The collection also holds a moving and harrowing account given by U.S. American physician Charlie Clements on everyday life in the FMLN controlled of Guazapa, available as a typewritten document from the El Salvador Education Project based in Washington. Clements was later to become executive director of the Carr Center for Human Rights Policy at the Harvard Kennedy School, the subject of the documentary The Rebel Doctor (1983) and author of the book Witness to War(1984) on his experience in El Salvador. In the 1970s and early 1980s he worked as a medical volunteer in the FMLN controlled zone and served as a link between the FMLN and the Red Cross. His account pays close attention to direct and indirect, physical, structural and psychological violence, and the intersections of them. He also testifies to the efforts to make possible a life of dignity under the most adverse of circumstances. Under the same label and following on his testimony are other documents of the El Salvador Education Project, based in Washington, including a publication of the death squad’s assassination list with the names of foreign correspondents and a press kit for journalists going to El Salvador.
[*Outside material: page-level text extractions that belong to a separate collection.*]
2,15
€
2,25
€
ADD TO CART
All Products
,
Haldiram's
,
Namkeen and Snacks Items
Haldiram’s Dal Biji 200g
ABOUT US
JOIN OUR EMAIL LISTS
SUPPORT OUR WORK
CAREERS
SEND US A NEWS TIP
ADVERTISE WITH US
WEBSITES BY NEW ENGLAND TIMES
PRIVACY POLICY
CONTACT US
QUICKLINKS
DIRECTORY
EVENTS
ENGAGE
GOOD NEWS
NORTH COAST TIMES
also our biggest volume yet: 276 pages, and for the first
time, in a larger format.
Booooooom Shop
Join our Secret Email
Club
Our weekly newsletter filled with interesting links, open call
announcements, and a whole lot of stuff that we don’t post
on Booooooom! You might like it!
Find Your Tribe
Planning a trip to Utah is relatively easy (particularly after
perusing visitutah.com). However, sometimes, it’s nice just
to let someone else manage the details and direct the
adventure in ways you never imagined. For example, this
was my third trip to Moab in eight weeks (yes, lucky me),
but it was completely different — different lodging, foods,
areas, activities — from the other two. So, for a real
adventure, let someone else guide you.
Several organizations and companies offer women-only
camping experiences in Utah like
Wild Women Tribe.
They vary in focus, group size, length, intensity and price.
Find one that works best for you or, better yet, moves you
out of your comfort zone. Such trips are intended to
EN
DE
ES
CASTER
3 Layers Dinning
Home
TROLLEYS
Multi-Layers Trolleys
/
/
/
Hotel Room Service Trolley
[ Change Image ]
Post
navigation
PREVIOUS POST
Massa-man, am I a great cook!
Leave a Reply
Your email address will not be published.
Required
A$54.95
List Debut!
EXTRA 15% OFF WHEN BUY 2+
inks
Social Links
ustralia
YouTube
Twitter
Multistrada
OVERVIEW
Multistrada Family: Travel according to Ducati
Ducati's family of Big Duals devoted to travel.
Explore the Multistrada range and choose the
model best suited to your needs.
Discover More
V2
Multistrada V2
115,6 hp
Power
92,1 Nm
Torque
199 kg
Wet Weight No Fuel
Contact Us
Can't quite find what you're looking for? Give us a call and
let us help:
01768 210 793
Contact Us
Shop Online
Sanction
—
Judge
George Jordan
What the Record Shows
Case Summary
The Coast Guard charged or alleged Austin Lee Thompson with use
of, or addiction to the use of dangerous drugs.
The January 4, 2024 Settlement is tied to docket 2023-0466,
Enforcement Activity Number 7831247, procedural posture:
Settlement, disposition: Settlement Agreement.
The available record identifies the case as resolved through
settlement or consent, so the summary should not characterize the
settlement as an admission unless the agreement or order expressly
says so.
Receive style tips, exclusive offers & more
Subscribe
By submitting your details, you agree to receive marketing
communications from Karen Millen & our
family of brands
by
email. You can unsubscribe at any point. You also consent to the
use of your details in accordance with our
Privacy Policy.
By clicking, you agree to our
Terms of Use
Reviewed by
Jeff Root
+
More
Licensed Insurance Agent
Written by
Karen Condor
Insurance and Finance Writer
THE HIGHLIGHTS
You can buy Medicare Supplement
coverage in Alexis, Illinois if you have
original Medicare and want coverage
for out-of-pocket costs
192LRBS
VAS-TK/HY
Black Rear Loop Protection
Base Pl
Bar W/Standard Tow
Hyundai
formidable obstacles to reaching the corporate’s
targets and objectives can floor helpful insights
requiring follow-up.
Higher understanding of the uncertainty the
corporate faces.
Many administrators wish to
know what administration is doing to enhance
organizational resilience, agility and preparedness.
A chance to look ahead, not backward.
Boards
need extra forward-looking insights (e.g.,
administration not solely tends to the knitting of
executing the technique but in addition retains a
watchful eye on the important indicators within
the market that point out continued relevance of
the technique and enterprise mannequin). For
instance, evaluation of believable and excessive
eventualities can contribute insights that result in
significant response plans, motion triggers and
The collection also contains a typewritten collection of songs and poems from the war in El Salvador (Expediente G SV20 ). None of them give the author’s names or the origin of the poem. They were donated by Maria Luz Casal who cooperated with the FMLN. Her partner, the Argentinian Carlos Leoncio Balerini, was an FMLN combatant, messenger and informer. He was forcibly disappeared as part of Operation Condor in Honduras; his case is documented in Collection H (expedientes W CA1 and W CA2).

Documents on peace negotiations, disarmament, Human Rights and transitional justice in Guatemala and El Salvador, on the situation of Salvadorean refugees in Nicaragua and Honduras and of Guatemalan refugees in Mexico, on U.S. interventionism and counterinsurgency also form part of the collection. The section on Nicaragua contains several manuscripts and publications on the Sandinista government’s defense against U.S. sponsored Contra militias.

On one level, the collection thus documents the interconnectedness of the Central American countries in their suffering but also, in their solidarity with each other. The documents on Human Rights organisations and social movements show the perseverance and courage of Central Americans, the solidarity they exercised with each other and with like-minded people from across the world, and their tenacious dedication to finding appropriate and effective forms of organizing and practicing solidarity.

On another level the collection documents and evidences investigative journalism in long-term situations of insurgencies and warfare. These conflicts are passed off as ‘civil wars’ in the hegemonic discourse; however, the material collected here show how internal situations are created, manipulated and fuelled by foreign interests during the Cold War period. Hopefully the collection which documents this painstaking illuminating search for the truth and the right words will find its followers and scholars among the practitioners and historians of journalism.

The author would like to thank staff at the CAMeNA for their assistance and collaboration.